To be done: Reproduce every line of the data below verbatim, with no changes.

Provided records:

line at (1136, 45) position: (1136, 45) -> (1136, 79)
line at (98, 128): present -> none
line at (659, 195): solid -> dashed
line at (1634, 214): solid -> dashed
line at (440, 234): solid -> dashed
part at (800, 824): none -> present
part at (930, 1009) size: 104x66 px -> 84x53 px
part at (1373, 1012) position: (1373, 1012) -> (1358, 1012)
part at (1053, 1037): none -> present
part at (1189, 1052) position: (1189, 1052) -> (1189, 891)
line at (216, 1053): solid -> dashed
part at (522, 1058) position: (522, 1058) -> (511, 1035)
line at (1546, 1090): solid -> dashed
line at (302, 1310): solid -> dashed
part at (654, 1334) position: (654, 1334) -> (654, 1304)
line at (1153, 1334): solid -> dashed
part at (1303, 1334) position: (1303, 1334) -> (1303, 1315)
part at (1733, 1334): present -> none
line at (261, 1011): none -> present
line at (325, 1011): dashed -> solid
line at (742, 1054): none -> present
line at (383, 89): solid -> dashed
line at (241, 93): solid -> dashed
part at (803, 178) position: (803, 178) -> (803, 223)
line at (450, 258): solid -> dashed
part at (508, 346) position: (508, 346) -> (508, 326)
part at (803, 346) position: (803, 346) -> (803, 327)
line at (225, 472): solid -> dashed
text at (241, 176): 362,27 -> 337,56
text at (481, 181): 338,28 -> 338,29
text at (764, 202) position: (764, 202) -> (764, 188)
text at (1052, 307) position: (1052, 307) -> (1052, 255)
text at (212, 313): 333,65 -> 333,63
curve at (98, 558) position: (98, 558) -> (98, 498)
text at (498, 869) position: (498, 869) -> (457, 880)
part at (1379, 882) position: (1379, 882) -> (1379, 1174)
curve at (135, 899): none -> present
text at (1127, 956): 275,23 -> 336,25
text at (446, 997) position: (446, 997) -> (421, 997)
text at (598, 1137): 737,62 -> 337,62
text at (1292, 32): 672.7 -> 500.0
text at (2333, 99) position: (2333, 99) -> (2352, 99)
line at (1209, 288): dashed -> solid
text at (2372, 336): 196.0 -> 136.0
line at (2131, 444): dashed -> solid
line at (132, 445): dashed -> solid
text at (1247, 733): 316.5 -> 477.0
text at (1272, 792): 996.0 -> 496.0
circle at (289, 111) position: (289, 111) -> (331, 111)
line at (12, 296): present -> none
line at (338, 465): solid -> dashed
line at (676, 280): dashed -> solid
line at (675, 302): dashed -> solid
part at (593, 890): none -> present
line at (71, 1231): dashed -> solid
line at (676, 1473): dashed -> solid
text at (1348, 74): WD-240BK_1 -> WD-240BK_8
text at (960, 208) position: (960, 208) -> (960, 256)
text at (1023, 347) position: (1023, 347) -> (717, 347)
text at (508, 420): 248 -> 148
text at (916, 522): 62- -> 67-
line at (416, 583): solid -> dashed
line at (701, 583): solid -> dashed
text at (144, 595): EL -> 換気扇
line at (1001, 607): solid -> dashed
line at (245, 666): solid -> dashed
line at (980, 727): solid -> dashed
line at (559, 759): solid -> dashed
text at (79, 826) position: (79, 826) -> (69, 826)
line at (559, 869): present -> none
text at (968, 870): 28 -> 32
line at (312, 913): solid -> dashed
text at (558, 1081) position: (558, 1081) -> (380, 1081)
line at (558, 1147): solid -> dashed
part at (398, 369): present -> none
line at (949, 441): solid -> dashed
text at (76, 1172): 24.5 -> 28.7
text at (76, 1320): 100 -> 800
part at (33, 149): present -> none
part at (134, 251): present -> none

Full solution:
line at (1136, 45) position: (1136, 45) -> (1136, 79)
line at (98, 128): present -> none
line at (659, 195): solid -> dashed
line at (1634, 214): solid -> dashed
line at (440, 234): solid -> dashed
part at (800, 824): none -> present
part at (930, 1009) size: 104x66 px -> 84x53 px
part at (1373, 1012) position: (1373, 1012) -> (1358, 1012)
part at (1053, 1037): none -> present
part at (1189, 1052) position: (1189, 1052) -> (1189, 891)
line at (216, 1053): solid -> dashed
part at (522, 1058) position: (522, 1058) -> (511, 1035)
line at (1546, 1090): solid -> dashed
line at (302, 1310): solid -> dashed
part at (654, 1334) position: (654, 1334) -> (654, 1304)
line at (1153, 1334): solid -> dashed
part at (1303, 1334) position: (1303, 1334) -> (1303, 1315)
part at (1733, 1334): present -> none
line at (261, 1011): none -> present
line at (325, 1011): dashed -> solid
line at (742, 1054): none -> present
line at (383, 89): solid -> dashed
line at (241, 93): solid -> dashed
part at (803, 178) position: (803, 178) -> (803, 223)
line at (450, 258): solid -> dashed
part at (508, 346) position: (508, 346) -> (508, 326)
part at (803, 346) position: (803, 346) -> (803, 327)
line at (225, 472): solid -> dashed
text at (241, 176): 362,27 -> 337,56
text at (481, 181): 338,28 -> 338,29
text at (764, 202) position: (764, 202) -> (764, 188)
text at (1052, 307) position: (1052, 307) -> (1052, 255)
text at (212, 313): 333,65 -> 333,63
curve at (98, 558) position: (98, 558) -> (98, 498)
text at (498, 869) position: (498, 869) -> (457, 880)
part at (1379, 882) position: (1379, 882) -> (1379, 1174)
curve at (135, 899): none -> present
text at (1127, 956): 275,23 -> 336,25
text at (446, 997) position: (446, 997) -> (421, 997)
text at (598, 1137): 737,62 -> 337,62
text at (1292, 32): 672.7 -> 500.0
text at (2333, 99) position: (2333, 99) -> (2352, 99)
line at (1209, 288): dashed -> solid
text at (2372, 336): 196.0 -> 136.0
line at (2131, 444): dashed -> solid
line at (132, 445): dashed -> solid
text at (1247, 733): 316.5 -> 477.0
text at (1272, 792): 996.0 -> 496.0
circle at (289, 111) position: (289, 111) -> (331, 111)
line at (12, 296): present -> none
line at (338, 465): solid -> dashed
line at (676, 280): dashed -> solid
line at (675, 302): dashed -> solid
part at (593, 890): none -> present
line at (71, 1231): dashed -> solid
line at (676, 1473): dashed -> solid
text at (1348, 74): WD-240BK_1 -> WD-240BK_8
text at (960, 208) position: (960, 208) -> (960, 256)
text at (1023, 347) position: (1023, 347) -> (717, 347)
text at (508, 420): 248 -> 148
text at (916, 522): 62- -> 67-
line at (416, 583): solid -> dashed
line at (701, 583): solid -> dashed
text at (144, 595): EL -> 換気扇
line at (1001, 607): solid -> dashed
line at (245, 666): solid -> dashed
line at (980, 727): solid -> dashed
line at (559, 759): solid -> dashed
text at (79, 826) position: (79, 826) -> (69, 826)
line at (559, 869): present -> none
text at (968, 870): 28 -> 32
line at (312, 913): solid -> dashed
text at (558, 1081) position: (558, 1081) -> (380, 1081)
line at (558, 1147): solid -> dashed
part at (398, 369): present -> none
line at (949, 441): solid -> dashed
text at (76, 1172): 24.5 -> 28.7
text at (76, 1320): 100 -> 800
part at (33, 149): present -> none
part at (134, 251): present -> none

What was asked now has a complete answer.